Instructions to follow:
Below are the records. Gather each line that holds "DCode".

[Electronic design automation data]
-*-
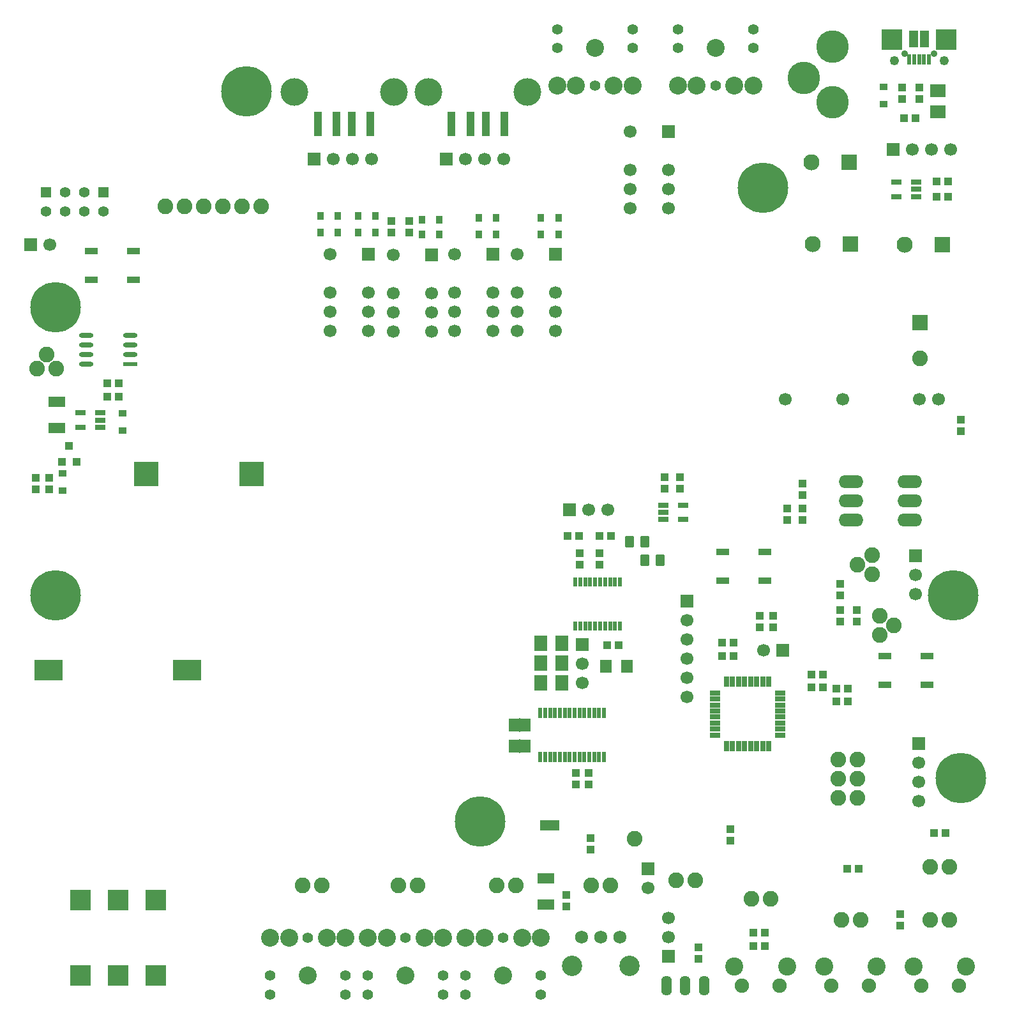
<source format=gts>
G04 Layer_Color=8388736*
%FSLAX24Y24*%
%MOIN*%
G70*
G01*
G75*
%ADD90C,0.0000*%
%ADD122R,0.0060X0.0720*%
%ADD123R,0.0197X0.0571*%
%ADD124R,0.0539X0.0709*%
G04:AMPARAMS|DCode=125|XSize=42.9mil|YSize=42.9mil|CornerRadius=8.3mil|HoleSize=0mil|Usage=FLASHONLY|Rotation=270.000|XOffset=0mil|YOffset=0mil|HoleType=Round|Shape=RoundedRectangle|*
%AMROUNDEDRECTD125*
21,1,0.0429,0.0262,0,0,270.0*
21,1,0.0262,0.0429,0,0,270.0*
1,1,0.0166,-0.0131,-0.0131*
1,1,0.0166,-0.0131,0.0131*
1,1,0.0166,0.0131,0.0131*
1,1,0.0166,0.0131,-0.0131*
%
%ADD125ROUNDEDRECTD125*%
G04:AMPARAMS|DCode=126|XSize=42.9mil|YSize=42.9mil|CornerRadius=8.3mil|HoleSize=0mil|Usage=FLASHONLY|Rotation=0.000|XOffset=0mil|YOffset=0mil|HoleType=Round|Shape=RoundedRectangle|*
%AMROUNDEDRECTD126*
21,1,0.0429,0.0262,0,0,0.0*
21,1,0.0262,0.0429,0,0,0.0*
1,1,0.0166,0.0131,-0.0131*
1,1,0.0166,-0.0131,-0.0131*
1,1,0.0166,-0.0131,0.0131*
1,1,0.0166,0.0131,0.0131*
%
%ADD126ROUNDEDRECTD126*%
G04:AMPARAMS|DCode=127|XSize=47.9mil|YSize=62.9mil|CornerRadius=8.9mil|HoleSize=0mil|Usage=FLASHONLY|Rotation=180.000|XOffset=0mil|YOffset=0mil|HoleType=Round|Shape=RoundedRectangle|*
%AMROUNDEDRECTD127*
21,1,0.0479,0.0450,0,0,180.0*
21,1,0.0300,0.0629,0,0,180.0*
1,1,0.0179,-0.0150,0.0225*
1,1,0.0179,0.0150,0.0225*
1,1,0.0179,0.0150,-0.0225*
1,1,0.0179,-0.0150,-0.0225*
%
%ADD127ROUNDEDRECTD127*%
%ADD128R,0.0299X0.0579*%
%ADD129R,0.0579X0.0299*%
%ADD130R,0.0890X0.0579*%
%ADD131R,0.0630X0.0709*%
%ADD132R,0.0236X0.0472*%
%ADD133R,0.0551X0.0295*%
%ADD134R,0.0329X0.0579*%
%ADD135R,0.0679X0.0379*%
%ADD136R,0.0406X0.0327*%
%ADD137R,0.0787X0.0709*%
%ADD138R,0.0472X0.0866*%
%ADD139R,0.0327X0.0406*%
%ADD140R,0.0433X0.1260*%
%ADD141R,0.0394X0.0433*%
%ADD142R,0.0217X0.0551*%
%ADD143R,0.0709X0.0787*%
%ADD144O,0.0748X0.0244*%
%ADD145R,0.0748X0.0244*%
%ADD146C,0.2638*%
%ADD147C,0.0669*%
%ADD148R,0.0669X0.0669*%
%ADD149R,0.0669X0.0669*%
%ADD150R,0.0819X0.0819*%
%ADD151C,0.0819*%
%ADD152R,0.1260X0.1260*%
%ADD153R,0.1496X0.1102*%
%ADD154R,0.1079X0.1079*%
%ADD155O,0.0559X0.1039*%
%ADD156C,0.0551*%
%ADD157C,0.0939*%
%ADD158O,0.1279X0.0679*%
%ADD159C,0.0839*%
%ADD160R,0.0839X0.0839*%
%ADD161C,0.0354*%
%ADD162C,0.0492*%
%ADD163R,0.1063X0.1063*%
%ADD164C,0.0551*%
%ADD165R,0.0551X0.0551*%
%ADD166C,0.1444*%
%ADD167C,0.1699*%
%ADD168C,0.0679*%
%ADD169C,0.0748*%
%ADD170C,0.0945*%
%ADD171C,0.0669*%
%ADD172C,0.0472*%
%ADD173C,0.1063*%
D90*
X41293Y1870D02*
G03*
X41293Y1870I-250J0D01*
G01*
X38537D02*
G03*
X38537Y1870I-250J0D01*
G01*
X38856Y886D02*
G03*
X38856Y886I-175J0D01*
G01*
X40825D02*
G03*
X40825Y886I-175J0D01*
G01*
X45969Y1870D02*
G03*
X45969Y1870I-250J0D01*
G01*
X43213D02*
G03*
X43213Y1870I-250J0D01*
G01*
X43531Y886D02*
G03*
X43531Y886I-175J0D01*
G01*
X45500D02*
G03*
X45500Y886I-175J0D01*
G01*
X50175D02*
G03*
X50175Y886I-175J0D01*
G01*
X48206D02*
G03*
X48206Y886I-175J0D01*
G01*
X47888Y1870D02*
G03*
X47888Y1870I-250J0D01*
G01*
X50644D02*
G03*
X50644Y1870I-250J0D01*
G01*
D122*
X27067Y13386D02*
D03*
Y14469D02*
D03*
D123*
X47421Y49203D02*
D03*
X47677D02*
D03*
X47933D02*
D03*
X48189D02*
D03*
X48445D02*
D03*
D124*
X26767Y13386D02*
D03*
X27367D02*
D03*
X26767Y14468D02*
D03*
X27367D02*
D03*
D125*
X38091Y9060D02*
D03*
Y8460D02*
D03*
X21299Y40772D02*
D03*
Y40172D02*
D03*
X20374Y40772D02*
D03*
Y40172D02*
D03*
X30787Y8568D02*
D03*
Y7968D02*
D03*
X50098Y30418D02*
D03*
Y29818D02*
D03*
X40315Y20182D02*
D03*
Y19582D02*
D03*
X39626D02*
D03*
Y20182D02*
D03*
X30212Y22848D02*
D03*
Y23448D02*
D03*
X31235Y22848D02*
D03*
Y23448D02*
D03*
X44685Y19877D02*
D03*
Y20477D02*
D03*
X43799D02*
D03*
Y19877D02*
D03*
X41831Y27072D02*
D03*
Y26472D02*
D03*
X43799Y21855D02*
D03*
Y21255D02*
D03*
X41831Y25792D02*
D03*
Y25192D02*
D03*
X41043D02*
D03*
Y25792D02*
D03*
X2504Y26791D02*
D03*
Y27391D02*
D03*
X1815D02*
D03*
Y26791D02*
D03*
X46949Y4631D02*
D03*
Y4031D02*
D03*
X29995Y11372D02*
D03*
Y11972D02*
D03*
X36417Y2298D02*
D03*
Y2898D02*
D03*
X29528Y5015D02*
D03*
Y5615D02*
D03*
X30684Y11372D02*
D03*
Y11972D02*
D03*
X35448Y26805D02*
D03*
Y27405D02*
D03*
X34661Y26805D02*
D03*
Y27405D02*
D03*
X47933Y47141D02*
D03*
Y47741D02*
D03*
X47047Y47141D02*
D03*
Y47741D02*
D03*
D126*
X44188Y6988D02*
D03*
X44788D02*
D03*
X38253Y18071D02*
D03*
X37653D02*
D03*
X6157Y31616D02*
D03*
X5557D02*
D03*
X42298Y16437D02*
D03*
X42898D02*
D03*
X49316Y8858D02*
D03*
X48716D02*
D03*
X43617Y15709D02*
D03*
X44217D02*
D03*
X47141Y46161D02*
D03*
X47741D02*
D03*
X49454Y42047D02*
D03*
X48854D02*
D03*
X38253Y18780D02*
D03*
X37653D02*
D03*
X5557Y32305D02*
D03*
X6157D02*
D03*
X42898Y17126D02*
D03*
X42298D02*
D03*
X30177Y24349D02*
D03*
X29577D02*
D03*
X31250D02*
D03*
X31850D02*
D03*
X31644Y18641D02*
D03*
X32244D02*
D03*
X44217Y16398D02*
D03*
X43617D02*
D03*
X49454Y42835D02*
D03*
X48854D02*
D03*
X39267Y2953D02*
D03*
X39867D02*
D03*
X39267Y3657D02*
D03*
X39867D02*
D03*
D127*
X32824Y24054D02*
D03*
X33624D02*
D03*
X33611Y23070D02*
D03*
X34411D02*
D03*
D128*
X37874Y16749D02*
D03*
X38189D02*
D03*
X38504D02*
D03*
X38819D02*
D03*
X39134D02*
D03*
X39449D02*
D03*
X39764D02*
D03*
X40079D02*
D03*
Y13369D02*
D03*
X39764D02*
D03*
X39449D02*
D03*
X39134D02*
D03*
X38819D02*
D03*
X38504D02*
D03*
X38189D02*
D03*
X37874D02*
D03*
D129*
X40666Y16161D02*
D03*
Y15846D02*
D03*
Y15531D02*
D03*
Y15217D02*
D03*
Y14902D02*
D03*
Y14587D02*
D03*
Y14272D02*
D03*
Y13957D02*
D03*
X37286D02*
D03*
Y14272D02*
D03*
Y14587D02*
D03*
Y14902D02*
D03*
Y15217D02*
D03*
Y15531D02*
D03*
Y15846D02*
D03*
Y16161D02*
D03*
D130*
X2924Y31362D02*
D03*
Y29980D02*
D03*
X28445Y6498D02*
D03*
Y5116D02*
D03*
D131*
X32692Y17558D02*
D03*
X31590D02*
D03*
D132*
X29975Y21962D02*
D03*
X30235D02*
D03*
X30495Y21965D02*
D03*
X30755Y21962D02*
D03*
X31015D02*
D03*
X31275D02*
D03*
X31535D02*
D03*
X31795D02*
D03*
X32055D02*
D03*
X32315D02*
D03*
Y19662D02*
D03*
X32055D02*
D03*
X31795D02*
D03*
X31535D02*
D03*
X31275D02*
D03*
X31015D02*
D03*
X30755D02*
D03*
X30495Y19660D02*
D03*
X30235Y19662D02*
D03*
X29975D02*
D03*
D133*
X34582Y25963D02*
D03*
Y25589D02*
D03*
Y25215D02*
D03*
X35606D02*
D03*
Y25963D02*
D03*
X47776Y42067D02*
D03*
Y42441D02*
D03*
Y42815D02*
D03*
X46752D02*
D03*
Y42067D02*
D03*
X5168Y30022D02*
D03*
Y30396D02*
D03*
Y30770D02*
D03*
X4144D02*
D03*
Y30022D02*
D03*
D134*
X28322Y9252D02*
D03*
X28642D02*
D03*
X28962D02*
D03*
D135*
X46144Y18073D02*
D03*
X48344D02*
D03*
X46144Y16573D02*
D03*
X48344D02*
D03*
X39880Y22006D02*
D03*
X37680D02*
D03*
X39880Y23506D02*
D03*
X37680D02*
D03*
X4707Y39234D02*
D03*
X6907D02*
D03*
X4707Y37734D02*
D03*
X6907D02*
D03*
D136*
X46063Y47795D02*
D03*
Y46890D02*
D03*
X6329Y29845D02*
D03*
Y30750D02*
D03*
X3213Y27622D02*
D03*
Y26717D02*
D03*
D137*
X48917Y46496D02*
D03*
Y47598D02*
D03*
D138*
X47638Y50295D02*
D03*
X48228D02*
D03*
D139*
X17579Y40177D02*
D03*
X16673D02*
D03*
Y41063D02*
D03*
X17579D02*
D03*
X28189Y40079D02*
D03*
X29095D02*
D03*
X21988Y40079D02*
D03*
X22894D02*
D03*
X18642Y40177D02*
D03*
X19547D02*
D03*
Y41063D02*
D03*
X18642D02*
D03*
X22894Y40866D02*
D03*
X21988D02*
D03*
X29095Y40965D02*
D03*
X28189D02*
D03*
X24941Y40079D02*
D03*
X25847D02*
D03*
Y40965D02*
D03*
X24941D02*
D03*
D140*
X18307Y45865D02*
D03*
X19291D02*
D03*
X17520D02*
D03*
X16535D02*
D03*
X25295D02*
D03*
X26280D02*
D03*
X24508D02*
D03*
X23524D02*
D03*
D141*
X3557Y29061D02*
D03*
X3931Y28234D02*
D03*
X3183D02*
D03*
D142*
X31481Y12823D02*
D03*
X31225D02*
D03*
X30969D02*
D03*
X30713D02*
D03*
X30457D02*
D03*
X30201D02*
D03*
X29945D02*
D03*
X29689D02*
D03*
X29433D02*
D03*
X29177D02*
D03*
X28921D02*
D03*
X28666D02*
D03*
X28410D02*
D03*
X28154D02*
D03*
Y15106D02*
D03*
X28410D02*
D03*
X28666D02*
D03*
X28921D02*
D03*
X29177D02*
D03*
X29433D02*
D03*
X29689D02*
D03*
X29945D02*
D03*
X30201D02*
D03*
X30457D02*
D03*
X30713D02*
D03*
X30969D02*
D03*
X31225D02*
D03*
X31481D02*
D03*
D143*
X29287Y18759D02*
D03*
X28184D02*
D03*
Y17715D02*
D03*
X29287D02*
D03*
Y16672D02*
D03*
X28184D02*
D03*
D144*
X4439Y34829D02*
D03*
Y34329D02*
D03*
Y33829D02*
D03*
Y33329D02*
D03*
X6743Y34829D02*
D03*
Y34329D02*
D03*
Y33829D02*
D03*
D145*
Y33329D02*
D03*
D146*
X25000Y9449D02*
D03*
X2854Y21240D02*
D03*
X12795Y47539D02*
D03*
X50098Y11713D02*
D03*
X2854Y36280D02*
D03*
X49705Y21240D02*
D03*
X39764Y42520D02*
D03*
D147*
X33780Y5968D02*
D03*
X31680Y25727D02*
D03*
X30680D02*
D03*
X24248Y44016D02*
D03*
X25248D02*
D03*
X26248D02*
D03*
X17358D02*
D03*
X18358D02*
D03*
X19358D02*
D03*
X34843Y4402D02*
D03*
Y3402D02*
D03*
X39827Y18386D02*
D03*
X34843Y41437D02*
D03*
Y42437D02*
D03*
Y43437D02*
D03*
X32843Y41437D02*
D03*
Y42437D02*
D03*
Y43437D02*
D03*
Y45437D02*
D03*
X28937Y35059D02*
D03*
Y36059D02*
D03*
Y37059D02*
D03*
X26937Y35059D02*
D03*
Y36059D02*
D03*
Y37059D02*
D03*
Y39059D02*
D03*
X25689Y35059D02*
D03*
Y36059D02*
D03*
Y37059D02*
D03*
X23689Y35059D02*
D03*
Y36059D02*
D03*
Y37059D02*
D03*
Y39059D02*
D03*
X22472Y35028D02*
D03*
Y36028D02*
D03*
Y37028D02*
D03*
X20472Y35028D02*
D03*
Y36028D02*
D03*
Y37028D02*
D03*
Y39028D02*
D03*
X19193Y35059D02*
D03*
Y36059D02*
D03*
Y37059D02*
D03*
X17193Y35059D02*
D03*
Y36059D02*
D03*
Y37059D02*
D03*
Y39059D02*
D03*
X2535Y39567D02*
D03*
X47575Y44528D02*
D03*
X48575D02*
D03*
X49575D02*
D03*
X47913Y12504D02*
D03*
Y11504D02*
D03*
Y10504D02*
D03*
X35827Y15945D02*
D03*
Y16945D02*
D03*
Y17945D02*
D03*
Y18945D02*
D03*
Y19945D02*
D03*
X30330Y16700D02*
D03*
Y17700D02*
D03*
X47736Y21327D02*
D03*
Y22327D02*
D03*
D148*
X33780Y6969D02*
D03*
X34843Y2402D02*
D03*
X47913Y13504D02*
D03*
X35827Y20945D02*
D03*
X30330Y18700D02*
D03*
X47736Y23327D02*
D03*
D149*
X29680Y25727D02*
D03*
X23248Y44016D02*
D03*
X16358D02*
D03*
X40827Y18386D02*
D03*
X34843Y45437D02*
D03*
X28937Y39059D02*
D03*
X25689Y39059D02*
D03*
X22472Y39028D02*
D03*
X19193Y39059D02*
D03*
X1535Y39567D02*
D03*
X46575Y44528D02*
D03*
D150*
X47992Y35492D02*
D03*
D151*
Y33602D02*
D03*
X35248Y6378D02*
D03*
X36248D02*
D03*
X39165Y5413D02*
D03*
X40165D02*
D03*
X30799Y6102D02*
D03*
X31799D02*
D03*
X20760D02*
D03*
X21760D02*
D03*
X15732D02*
D03*
X16732D02*
D03*
X25878D02*
D03*
X26878D02*
D03*
X43890Y4331D02*
D03*
X44890D02*
D03*
X48516Y7087D02*
D03*
X49516D02*
D03*
X48516Y4331D02*
D03*
X49516D02*
D03*
X8594Y41538D02*
D03*
X9594D02*
D03*
X10594D02*
D03*
X11594D02*
D03*
X12594D02*
D03*
X13594D02*
D03*
X44713Y10693D02*
D03*
X43713D02*
D03*
X44713Y11693D02*
D03*
X43713D02*
D03*
X44713Y12693D02*
D03*
X43713D02*
D03*
X33071Y8563D02*
D03*
X45472Y23335D02*
D03*
X44722Y22835D02*
D03*
X45472Y22335D02*
D03*
X45866Y19185D02*
D03*
X46616Y19685D02*
D03*
X45866Y20185D02*
D03*
X2862Y33071D02*
D03*
X2362Y33821D02*
D03*
X1862Y33071D02*
D03*
D152*
X7579Y27598D02*
D03*
X13091D02*
D03*
D153*
X9724Y17362D02*
D03*
X2480D02*
D03*
D154*
X6102Y5354D02*
D03*
X8071Y1417D02*
D03*
X6102D02*
D03*
X4134D02*
D03*
X4134Y5354D02*
D03*
X8071D02*
D03*
D155*
X35728Y875D02*
D03*
X36712D02*
D03*
X34744D02*
D03*
D156*
X26220Y3386D02*
D03*
X28189Y1417D02*
D03*
Y433D02*
D03*
X24252D02*
D03*
Y1417D02*
D03*
X21122Y3386D02*
D03*
X23091Y1417D02*
D03*
Y433D02*
D03*
X19154D02*
D03*
Y1417D02*
D03*
X16024Y3386D02*
D03*
X17992Y1417D02*
D03*
Y433D02*
D03*
X14055D02*
D03*
Y1417D02*
D03*
X31004Y47835D02*
D03*
X29035Y49803D02*
D03*
Y50787D02*
D03*
X32972D02*
D03*
Y49803D02*
D03*
X37303Y47835D02*
D03*
X35335Y49803D02*
D03*
Y50787D02*
D03*
X39272D02*
D03*
Y49803D02*
D03*
D157*
X28189Y3386D02*
D03*
X27205D02*
D03*
X24252D02*
D03*
X25236D02*
D03*
X26220Y1417D02*
D03*
X23091Y3386D02*
D03*
X22106D02*
D03*
X19154D02*
D03*
X20138D02*
D03*
X21122Y1417D02*
D03*
X17992Y3386D02*
D03*
X17008D02*
D03*
X14055D02*
D03*
X15039D02*
D03*
X16024Y1417D02*
D03*
X29035Y47835D02*
D03*
X30020D02*
D03*
X32972D02*
D03*
X31988D02*
D03*
X31004Y49803D02*
D03*
X35335Y47835D02*
D03*
X36319D02*
D03*
X39272D02*
D03*
X38287D02*
D03*
X37303Y49803D02*
D03*
D158*
X44390Y27181D02*
D03*
Y26181D02*
D03*
Y25181D02*
D03*
X47441D02*
D03*
Y26181D02*
D03*
Y27181D02*
D03*
D159*
X42323Y43858D02*
D03*
X42362Y39587D02*
D03*
X47165Y39547D02*
D03*
D160*
X44291Y43858D02*
D03*
X44331Y39587D02*
D03*
X49134Y39547D02*
D03*
D161*
X47165Y49508D02*
D03*
X48701D02*
D03*
D162*
X46634Y49154D02*
D03*
X49232D02*
D03*
D163*
X49350Y50256D02*
D03*
X46516D02*
D03*
D164*
X5333Y41269D02*
D03*
X2333D02*
D03*
X3333D02*
D03*
X4333D02*
D03*
Y42269D02*
D03*
X3333D02*
D03*
D165*
X5333D02*
D03*
X2333D02*
D03*
D166*
X15328Y47524D02*
D03*
X20498D02*
D03*
X22317D02*
D03*
X27487D02*
D03*
D167*
X43406Y46997D02*
D03*
X43396Y49879D02*
D03*
X41925Y48248D02*
D03*
D168*
X32299Y3407D02*
D03*
X31299D02*
D03*
X30299D02*
D03*
D169*
X40650Y886D02*
D03*
X38681D02*
D03*
X45325D02*
D03*
X43356D02*
D03*
X48031D02*
D03*
X50000D02*
D03*
D170*
X41043Y1870D02*
D03*
X38287D02*
D03*
X45719D02*
D03*
X42963D02*
D03*
X47638D02*
D03*
X50394D02*
D03*
D171*
X48936Y31499D02*
D03*
X47936D02*
D03*
X43936D02*
D03*
X40936D02*
D03*
D172*
X24114Y9449D02*
D03*
X25000Y10335D02*
D03*
X25886Y9449D02*
D03*
X25000Y8563D02*
D03*
X24409Y8858D02*
D03*
Y10039D02*
D03*
X25591D02*
D03*
Y8858D02*
D03*
X3445Y20650D02*
D03*
Y21831D02*
D03*
X2264D02*
D03*
Y20650D02*
D03*
X2854Y20354D02*
D03*
X3740Y21240D02*
D03*
X2854Y22126D02*
D03*
X1969Y21240D02*
D03*
X11909Y47539D02*
D03*
X12795Y48425D02*
D03*
X13681Y47539D02*
D03*
X12795Y46654D02*
D03*
X12205Y46949D02*
D03*
Y48130D02*
D03*
X13386D02*
D03*
Y46949D02*
D03*
X49508Y11122D02*
D03*
X50689D02*
D03*
Y12303D02*
D03*
X49508D02*
D03*
X49213Y11713D02*
D03*
X50098Y10827D02*
D03*
X50984Y11713D02*
D03*
X50098Y12598D02*
D03*
X2854Y37165D02*
D03*
X3740Y36280D02*
D03*
X2854Y35394D02*
D03*
X1969Y36280D02*
D03*
X2264Y36870D02*
D03*
X3445D02*
D03*
Y35689D02*
D03*
X2264D02*
D03*
X49114Y20650D02*
D03*
X50295D02*
D03*
Y21831D02*
D03*
X49114D02*
D03*
X48819Y21240D02*
D03*
X49705Y20354D02*
D03*
X50591Y21240D02*
D03*
X49705Y22126D02*
D03*
X39764Y43406D02*
D03*
X40650Y42520D02*
D03*
X39764Y41634D02*
D03*
X38878Y42520D02*
D03*
X39173Y43110D02*
D03*
X40354D02*
D03*
Y41929D02*
D03*
X39173D02*
D03*
D173*
X32799Y1907D02*
D03*
X29799D02*
D03*
M02*

</source>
-*-
Exercise solution:
G04:AMPARAMS|DCode=125|XSize=42.9mil|YSize=42.9mil|CornerRadius=8.3mil|HoleSize=0mil|Usage=FLASHONLY|Rotation=270.000|XOffset=0mil|YOffset=0mil|HoleType=Round|Shape=RoundedRectangle|*
G04:AMPARAMS|DCode=126|XSize=42.9mil|YSize=42.9mil|CornerRadius=8.3mil|HoleSize=0mil|Usage=FLASHONLY|Rotation=0.000|XOffset=0mil|YOffset=0mil|HoleType=Round|Shape=RoundedRectangle|*
G04:AMPARAMS|DCode=127|XSize=47.9mil|YSize=62.9mil|CornerRadius=8.9mil|HoleSize=0mil|Usage=FLASHONLY|Rotation=180.000|XOffset=0mil|YOffset=0mil|HoleType=Round|Shape=RoundedRectangle|*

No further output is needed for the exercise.